WHAT TO WORK ON: Translate into French the following sentence from the text below on Orthodox views of evolution: "In general Orthodox responses can be grouped into two large categories, which we might label Compatibilism and Incompatibilism."

** SELECTED TEXT follows **

Evolution is the popular name for a set of scientific theories which aim to explain the apparent similarity of different species and the appearance of complex species later in the fossil record. In short, evolution means that all life on earth shares a common ancestry which can traced back to a single species. Orthodox Christians have divergent views on how to react to this development in science.
In general Orthodox responses can be grouped into two large categories, which we might label Compatibilism and Incompatibilism.
Compatibilists hold that science and theology are compatible and view them as complementary revelations of God. As God is the source of both his specific revelation of himself in the Christian faith and the source of the general revelation of himself in nature, the findings of science and theology cannot really contradict; the contradictions must be merely apparent and a resolution possible which is faithful to the truth of God's revelation.
Incompatibilists hold that science can be incompatible with faith. They usually argue either that science is philosophically based on a kind of naturalism or that God's specific revelation is infallible and therefore trumps the findings of human reason in the case of any conflict between them. This is often based on a suspicion of human reason to arrive at reliable conclusions in the first place.

** End of SELECTED TEXT **
** THE DATA follows **

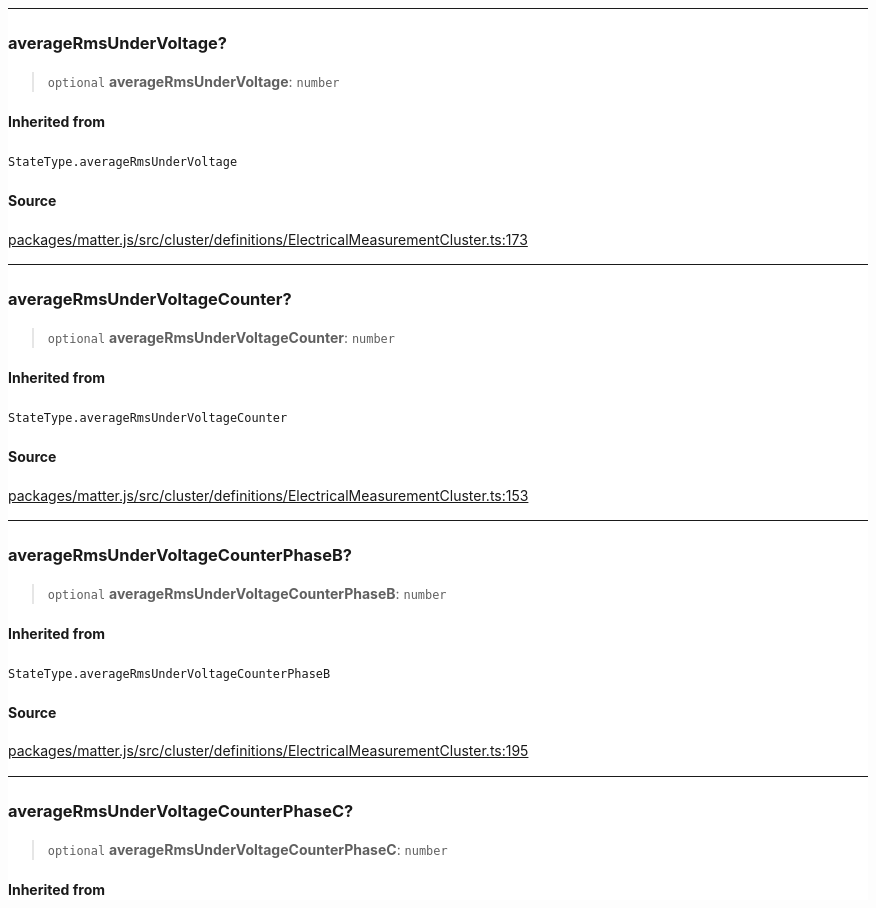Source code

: ***

### averageRmsUnderVoltage?

> `optional` **averageRmsUnderVoltage**: `number`

#### Inherited from

`StateType.averageRmsUnderVoltage`

#### Source

[packages/matter.js/src/cluster/definitions/ElectricalMeasurementCluster.ts:173](https://github.com/project-chip/matter.js/blob/7a8cbb56b87d4ccf34bec5a9a95ab40a1711324f/packages/matter.js/src/cluster/definitions/ElectricalMeasurementCluster.ts#L173)

***

### averageRmsUnderVoltageCounter?

> `optional` **averageRmsUnderVoltageCounter**: `number`

#### Inherited from

`StateType.averageRmsUnderVoltageCounter`

#### Source

[packages/matter.js/src/cluster/definitions/ElectricalMeasurementCluster.ts:153](https://github.com/project-chip/matter.js/blob/7a8cbb56b87d4ccf34bec5a9a95ab40a1711324f/packages/matter.js/src/cluster/definitions/ElectricalMeasurementCluster.ts#L153)

***

### averageRmsUnderVoltageCounterPhaseB?

> `optional` **averageRmsUnderVoltageCounterPhaseB**: `number`

#### Inherited from

`StateType.averageRmsUnderVoltageCounterPhaseB`

#### Source

[packages/matter.js/src/cluster/definitions/ElectricalMeasurementCluster.ts:195](https://github.com/project-chip/matter.js/blob/7a8cbb56b87d4ccf34bec5a9a95ab40a1711324f/packages/matter.js/src/cluster/definitions/ElectricalMeasurementCluster.ts#L195)

***

### averageRmsUnderVoltageCounterPhaseC?

> `optional` **averageRmsUnderVoltageCounterPhaseC**: `number`

#### Inherited from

** End of THE DATA **

TASK ANSWER: En général, les réponses orthodoxes peuvent être regroupées en deux grandes catégories, que nous pourrions appeler le compatibilisme et l'incompatibilisme.